Raymond Wang: How germs travel on planes — and how we can stop them

Raymond Wang’s modified aircraft cabin ventilation directs infected air away from others

To my knowledge, this sort of cabin ventilation has not been installed on commercial aircraft, but it would have a profound effect on the number of people getting infected with COVID-19.

The expertise in CFD in companies like Boeing and AirBus is massive and this sort of thing could be done my them very easily with much greater precision and effectiveness. Given that Boeing has lost a lot of trust with the crashes and grounding of the 737 Max, there is a huge opportunity to make their aircraft cabin ventilation much safer and use this as a major marketing advantage. perhaps as SafeAir or SafeVent.

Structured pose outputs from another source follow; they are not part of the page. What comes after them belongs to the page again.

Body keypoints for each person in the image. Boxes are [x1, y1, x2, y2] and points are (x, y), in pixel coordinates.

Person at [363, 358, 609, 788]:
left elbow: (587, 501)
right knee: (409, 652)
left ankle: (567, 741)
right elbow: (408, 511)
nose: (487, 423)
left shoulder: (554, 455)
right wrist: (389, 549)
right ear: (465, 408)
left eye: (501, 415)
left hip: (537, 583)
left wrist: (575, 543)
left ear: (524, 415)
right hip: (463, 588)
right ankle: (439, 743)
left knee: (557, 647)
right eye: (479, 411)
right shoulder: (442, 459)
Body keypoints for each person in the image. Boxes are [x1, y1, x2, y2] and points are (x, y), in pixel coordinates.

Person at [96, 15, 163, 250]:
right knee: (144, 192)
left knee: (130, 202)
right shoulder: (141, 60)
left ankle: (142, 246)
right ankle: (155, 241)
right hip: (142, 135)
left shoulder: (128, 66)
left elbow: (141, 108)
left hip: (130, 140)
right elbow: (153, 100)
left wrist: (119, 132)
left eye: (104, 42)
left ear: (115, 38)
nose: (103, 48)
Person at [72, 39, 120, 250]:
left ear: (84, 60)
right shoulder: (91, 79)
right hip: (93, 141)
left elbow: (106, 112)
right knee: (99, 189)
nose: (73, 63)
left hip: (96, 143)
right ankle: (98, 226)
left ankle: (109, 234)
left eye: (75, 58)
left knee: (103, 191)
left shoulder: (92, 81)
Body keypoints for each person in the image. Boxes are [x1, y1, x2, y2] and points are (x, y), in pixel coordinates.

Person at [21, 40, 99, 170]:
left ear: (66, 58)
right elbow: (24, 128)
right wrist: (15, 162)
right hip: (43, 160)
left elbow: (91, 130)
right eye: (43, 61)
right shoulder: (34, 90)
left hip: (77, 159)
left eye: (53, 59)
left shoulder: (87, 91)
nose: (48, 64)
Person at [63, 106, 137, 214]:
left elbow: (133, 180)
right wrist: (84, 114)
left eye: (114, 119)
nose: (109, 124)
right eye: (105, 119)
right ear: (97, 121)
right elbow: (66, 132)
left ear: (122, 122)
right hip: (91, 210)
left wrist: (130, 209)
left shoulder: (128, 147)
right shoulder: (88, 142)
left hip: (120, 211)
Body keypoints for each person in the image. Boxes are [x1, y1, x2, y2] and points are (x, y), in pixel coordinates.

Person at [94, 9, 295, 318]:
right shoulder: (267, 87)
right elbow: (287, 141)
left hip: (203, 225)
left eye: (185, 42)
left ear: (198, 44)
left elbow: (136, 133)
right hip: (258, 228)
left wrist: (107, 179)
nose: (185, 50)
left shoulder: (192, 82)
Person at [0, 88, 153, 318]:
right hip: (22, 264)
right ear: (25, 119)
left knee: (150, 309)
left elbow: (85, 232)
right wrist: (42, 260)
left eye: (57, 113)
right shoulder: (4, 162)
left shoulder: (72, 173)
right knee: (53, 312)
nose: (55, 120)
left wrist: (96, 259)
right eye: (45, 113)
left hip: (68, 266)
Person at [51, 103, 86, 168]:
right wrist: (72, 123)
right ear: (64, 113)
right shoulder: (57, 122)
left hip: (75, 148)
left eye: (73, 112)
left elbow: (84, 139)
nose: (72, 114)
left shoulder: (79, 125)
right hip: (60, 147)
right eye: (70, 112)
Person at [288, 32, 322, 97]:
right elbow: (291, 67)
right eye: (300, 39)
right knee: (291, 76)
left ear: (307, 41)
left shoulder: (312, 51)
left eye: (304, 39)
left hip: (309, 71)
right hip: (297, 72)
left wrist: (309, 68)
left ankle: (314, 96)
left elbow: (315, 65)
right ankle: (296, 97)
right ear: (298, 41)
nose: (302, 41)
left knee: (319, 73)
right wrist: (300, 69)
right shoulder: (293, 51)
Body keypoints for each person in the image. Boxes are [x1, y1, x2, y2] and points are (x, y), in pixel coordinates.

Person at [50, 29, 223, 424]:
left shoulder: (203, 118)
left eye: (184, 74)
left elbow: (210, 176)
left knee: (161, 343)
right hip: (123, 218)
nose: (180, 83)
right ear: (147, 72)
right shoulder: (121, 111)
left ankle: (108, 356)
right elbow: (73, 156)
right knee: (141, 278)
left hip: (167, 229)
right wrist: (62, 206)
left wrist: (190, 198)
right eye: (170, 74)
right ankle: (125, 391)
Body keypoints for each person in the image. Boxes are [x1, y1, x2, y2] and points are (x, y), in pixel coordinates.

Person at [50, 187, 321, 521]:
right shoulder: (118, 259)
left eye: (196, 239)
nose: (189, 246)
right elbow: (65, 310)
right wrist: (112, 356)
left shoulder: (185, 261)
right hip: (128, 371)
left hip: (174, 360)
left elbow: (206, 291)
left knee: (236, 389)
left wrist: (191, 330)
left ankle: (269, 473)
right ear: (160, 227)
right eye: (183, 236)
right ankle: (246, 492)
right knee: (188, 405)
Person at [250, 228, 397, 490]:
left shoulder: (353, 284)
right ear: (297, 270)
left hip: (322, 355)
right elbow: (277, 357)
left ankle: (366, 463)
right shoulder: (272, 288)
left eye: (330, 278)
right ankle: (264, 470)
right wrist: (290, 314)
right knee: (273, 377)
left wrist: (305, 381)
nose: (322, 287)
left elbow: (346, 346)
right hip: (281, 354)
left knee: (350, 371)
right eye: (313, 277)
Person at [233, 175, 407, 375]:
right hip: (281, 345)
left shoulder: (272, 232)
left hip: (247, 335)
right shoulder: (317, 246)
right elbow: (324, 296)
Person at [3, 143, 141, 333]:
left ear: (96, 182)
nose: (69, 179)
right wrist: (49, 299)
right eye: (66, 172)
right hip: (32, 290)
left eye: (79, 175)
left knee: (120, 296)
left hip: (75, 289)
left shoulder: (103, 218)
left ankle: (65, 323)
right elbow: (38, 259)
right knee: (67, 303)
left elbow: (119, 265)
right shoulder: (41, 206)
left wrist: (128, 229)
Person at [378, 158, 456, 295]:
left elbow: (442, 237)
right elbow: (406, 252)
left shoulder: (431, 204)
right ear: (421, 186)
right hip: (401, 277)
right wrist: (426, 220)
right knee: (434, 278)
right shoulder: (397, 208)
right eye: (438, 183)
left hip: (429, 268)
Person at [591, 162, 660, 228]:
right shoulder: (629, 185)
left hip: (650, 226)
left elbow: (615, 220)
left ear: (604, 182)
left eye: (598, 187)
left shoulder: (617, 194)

I used to distribute hundreds of agar plates for different bugs and fungi to my students. They swabbed everything (don’t ask). Toilet seats, telephone handsets and lift buttons were low risk, but the servery counters and fabric arms of seats were the most infected items. I suspect that the fabric in aircraft seats may also have a significant rote of infection and evaluation of this and perhaps there should be a move to a seat material that was comfortable but easy to decontaminate. A premium is paid for leather seats in cars. I suspect leather or a synthetic leather for aircraft may be the best option.

I would be astonished if a light spray of disinfectant down the aisles of aircraft did little but exposure the sprayer to the aerosol and left much of the seat fabric contaminated, whilst missing many of the most touched surfaces. The plastic seat trays may likely allow for longer survival of bugs like COVID-19.